The bigger concern for Longi is what will happen as silicon cells approach their theoretical efficiency limit about a decade from now. A class of materials called perovskites has emerged as the most likely successor to silicon, as they are cheap to produce, easy to manufacture, can achieve higher theoretical efficiencies than silicon, and have rapidly improved realized efficiencies at laboratory scale, from 3.8% in 2009 to 25.7% in 2021. However, matching the durability of silicon (with 20-25 year standard warranties) is still a major challenge that could take decades for perovskite cells to overcome at commercial scale. In the meantime, tandem cells using both silicon and perovskite as absorber layers will likely reach commercialization after 2025, and they will likely displace single-junction silicon cells over time with a significantly higher theoretical efficiency limit of 45%.

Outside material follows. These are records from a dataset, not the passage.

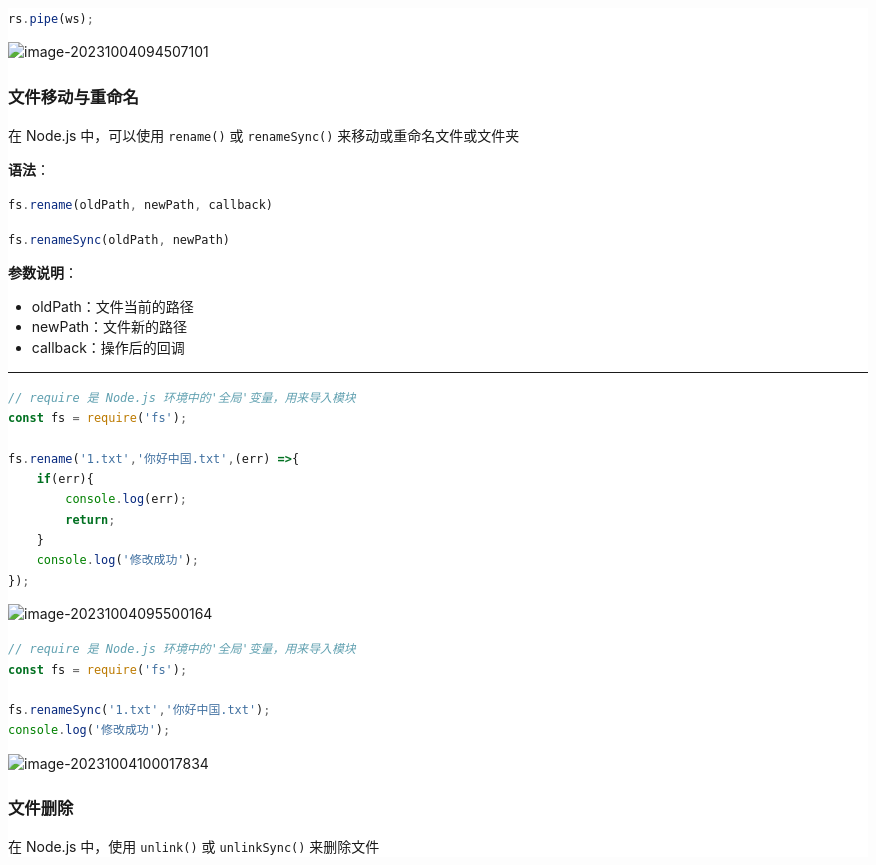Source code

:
 ```js
rs.pipe(ws);
```

![image-20231004094507101](https://fastly.jsdelivr.net/gh/LetengZzz/img@main/tc2/img/Java/202310040945155.png)

### 文件移动与重命名

在 Node.js 中，可以使用 `rename()` 或 `renameSync()` 来移动或重命名文件或文件夹

**语法**：

```js
fs.rename(oldPath, newPath, callback)
```

```js
fs.renameSync(oldPath, newPath)
```

**参数说明**：

- oldPath：文件当前的路径
- newPath：文件新的路径
- callback：操作后的回调

****

```js
// require 是 Node.js 环境中的'全局'变量，用来导入模块
const fs = require('fs');

fs.rename('1.txt','你好中国.txt',(err) =>{
    if(err){
        console.log(err);
        return;
    }
    console.log('修改成功');
});
```

![image-20231004095500164](https://fastly.jsdelivr.net/gh/LetengZzz/img@main/tc2/img/202310040955902.png)

```js
// require 是 Node.js 环境中的'全局'变量，用来导入模块
const fs = require('fs');

fs.renameSync('1.txt','你好中国.txt');
console.log('修改成功');
```

![image-20231004100017834](https://fastly.jsdelivr.net/gh/LetengZzz/img@main/tc2/img/202310041000529.png)

### 文件删除

在 Node.js 中，使用 `unlink()` 或 `unlinkSync()` 来删除文件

There is currently no way to invest directly in perovskite’s potential via the public markets. Oxford PV is one of a handful of private companies focused on perovskite, with a pilot production line for tandem cells launching in 2022 and a multi-junction perovskite cell under development. I would flag this as a very promising technology to monitor, but at this stage in the technology’s development, its impact on silicon PV growth is negligible.

The new era of solar grid parity presents a massive growth opportunity for companies that are delivering commercial products now. As the industry ramps up production, there will be more demand for specialized equipment, materials, and complementary products. Most of the quality companies in the supply chain are listed on the Mainland Chinese exchanges. In the coming weeks, I will share details of a custom index I have created that will track what I believe to be the most attractive opportunities in the industry. On average, the group is expected to double earnings over the next two years and trades at about 20x 2024E earnings.

This index was constructed with the benefit of hindsight, and past performance is no indicator of future results. However, I think we will find future winners here by looking for strong moats and rapid earnings growth at a reasonable price.